Unnamed: 0,game_id,date,stadium_name
0,233962,20080415,Safeco Field
1,234009,20080418,Angel Stadium of Anaheim
2,234039,20080420,Angel Stadium of Anaheim
3,234054,20080422,Safeco Field
4,234085,20080424,Safeco Field
5,234125,20080426,Safeco Field
6,234163,20080429,Progressive Field
7,234187,20080501,Progressive Field


Compared to the game log from *Baseball Reference*, the results look plausible. The number of appearances match and the general stadiums where those appearances occurred seem to match.

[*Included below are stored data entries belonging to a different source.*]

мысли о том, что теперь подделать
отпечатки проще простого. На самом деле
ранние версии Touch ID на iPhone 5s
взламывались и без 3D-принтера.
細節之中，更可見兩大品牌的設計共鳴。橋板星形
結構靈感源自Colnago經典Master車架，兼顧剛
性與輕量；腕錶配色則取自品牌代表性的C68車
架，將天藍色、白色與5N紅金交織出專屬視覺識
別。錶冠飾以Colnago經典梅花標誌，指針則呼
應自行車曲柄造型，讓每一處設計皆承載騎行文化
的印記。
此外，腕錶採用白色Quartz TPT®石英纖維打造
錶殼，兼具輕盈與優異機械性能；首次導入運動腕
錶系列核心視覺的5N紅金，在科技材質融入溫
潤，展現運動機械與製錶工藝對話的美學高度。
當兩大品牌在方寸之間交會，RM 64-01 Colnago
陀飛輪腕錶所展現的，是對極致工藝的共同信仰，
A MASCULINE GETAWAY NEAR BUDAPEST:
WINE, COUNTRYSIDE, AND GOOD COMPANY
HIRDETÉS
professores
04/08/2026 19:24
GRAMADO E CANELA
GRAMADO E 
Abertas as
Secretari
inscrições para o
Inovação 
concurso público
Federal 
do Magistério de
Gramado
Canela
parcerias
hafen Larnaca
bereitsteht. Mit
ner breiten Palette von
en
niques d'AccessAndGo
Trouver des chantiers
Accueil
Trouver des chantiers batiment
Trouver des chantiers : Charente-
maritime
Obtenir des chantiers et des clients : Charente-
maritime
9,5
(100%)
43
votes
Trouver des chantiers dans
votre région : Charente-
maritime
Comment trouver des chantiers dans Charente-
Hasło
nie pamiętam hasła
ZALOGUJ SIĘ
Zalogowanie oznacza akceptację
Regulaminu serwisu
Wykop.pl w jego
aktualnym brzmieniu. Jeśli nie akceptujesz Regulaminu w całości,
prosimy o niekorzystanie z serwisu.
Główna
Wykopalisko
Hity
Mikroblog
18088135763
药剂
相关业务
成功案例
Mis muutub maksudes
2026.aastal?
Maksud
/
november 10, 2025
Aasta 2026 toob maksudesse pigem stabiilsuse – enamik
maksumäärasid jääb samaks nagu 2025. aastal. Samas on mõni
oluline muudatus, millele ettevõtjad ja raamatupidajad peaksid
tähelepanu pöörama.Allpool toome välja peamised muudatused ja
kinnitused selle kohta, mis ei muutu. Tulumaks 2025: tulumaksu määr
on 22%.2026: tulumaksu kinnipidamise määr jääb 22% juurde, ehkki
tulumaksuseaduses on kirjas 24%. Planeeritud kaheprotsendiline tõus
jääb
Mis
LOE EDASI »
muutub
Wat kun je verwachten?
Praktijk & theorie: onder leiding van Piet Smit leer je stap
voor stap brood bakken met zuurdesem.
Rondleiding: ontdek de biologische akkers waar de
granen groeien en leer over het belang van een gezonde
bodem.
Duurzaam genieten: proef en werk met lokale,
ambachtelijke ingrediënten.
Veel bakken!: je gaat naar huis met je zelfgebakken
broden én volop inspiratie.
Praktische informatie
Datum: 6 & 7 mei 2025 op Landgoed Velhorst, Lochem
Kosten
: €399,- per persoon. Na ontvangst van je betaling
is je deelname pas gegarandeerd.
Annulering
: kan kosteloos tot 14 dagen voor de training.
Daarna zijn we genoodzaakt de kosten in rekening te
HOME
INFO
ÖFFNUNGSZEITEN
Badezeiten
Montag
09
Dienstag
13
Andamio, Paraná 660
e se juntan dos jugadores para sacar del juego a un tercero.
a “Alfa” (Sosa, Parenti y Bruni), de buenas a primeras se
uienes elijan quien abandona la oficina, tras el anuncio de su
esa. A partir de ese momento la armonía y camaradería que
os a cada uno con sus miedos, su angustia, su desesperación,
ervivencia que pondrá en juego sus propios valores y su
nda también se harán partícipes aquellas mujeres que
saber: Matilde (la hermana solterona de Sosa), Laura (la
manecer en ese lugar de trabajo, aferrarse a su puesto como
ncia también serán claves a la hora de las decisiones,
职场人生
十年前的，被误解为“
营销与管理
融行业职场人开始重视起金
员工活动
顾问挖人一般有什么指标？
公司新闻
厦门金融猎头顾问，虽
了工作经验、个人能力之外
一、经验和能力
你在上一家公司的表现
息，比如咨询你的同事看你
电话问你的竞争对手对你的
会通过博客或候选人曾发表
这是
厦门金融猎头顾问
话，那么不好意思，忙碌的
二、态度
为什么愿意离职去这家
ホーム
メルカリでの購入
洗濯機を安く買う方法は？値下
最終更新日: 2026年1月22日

Next, we'll look at the number of pitches he's thrown in each appearence using sql's **COUNT** command. Note the use of the **GROUP BY** command, which is going to group the number of pitches by game. Also, note that in this case, we need to use **DISTINCT** because there are likely to be duplicates in the table (this a problem that has not been addressed in the creation of the tables).

In [14]:
query = """SELECT pitchfx.game_id, COUNT(DISTINCT pitch_num)
    FROM pitchfx
    JOIN events ON (pitchfx.game_id=events.game_id
        AND pitchfx.cur_event=events.event_id)
    WHERE events.pitcher_id=(SELECT player_id
        FROM players
        WHERE players.player_first='Arthur'
            AND players.player_last='Rhodes')
    GROUP BY pitchfx.game_id"""
df = pd.read_sql_query(query, db)
display(df)

Unnamed: 0,game_id,COUNT(DISTINCT pitch_num)
0,233962,11
1,234009,17
2,234039,5
3,234054,13
4,234085,14
5,234125,4
6,234163,6
7,234187,24


Fortunately, the number of pitches thrown matches up with what is found on *Baseball Reference*.

Finally, let's clean up by closing the database connection.

In [15]:
# clean up
hdb.close()

Hopefully this is enough information to help your begin your PitchFX analysis!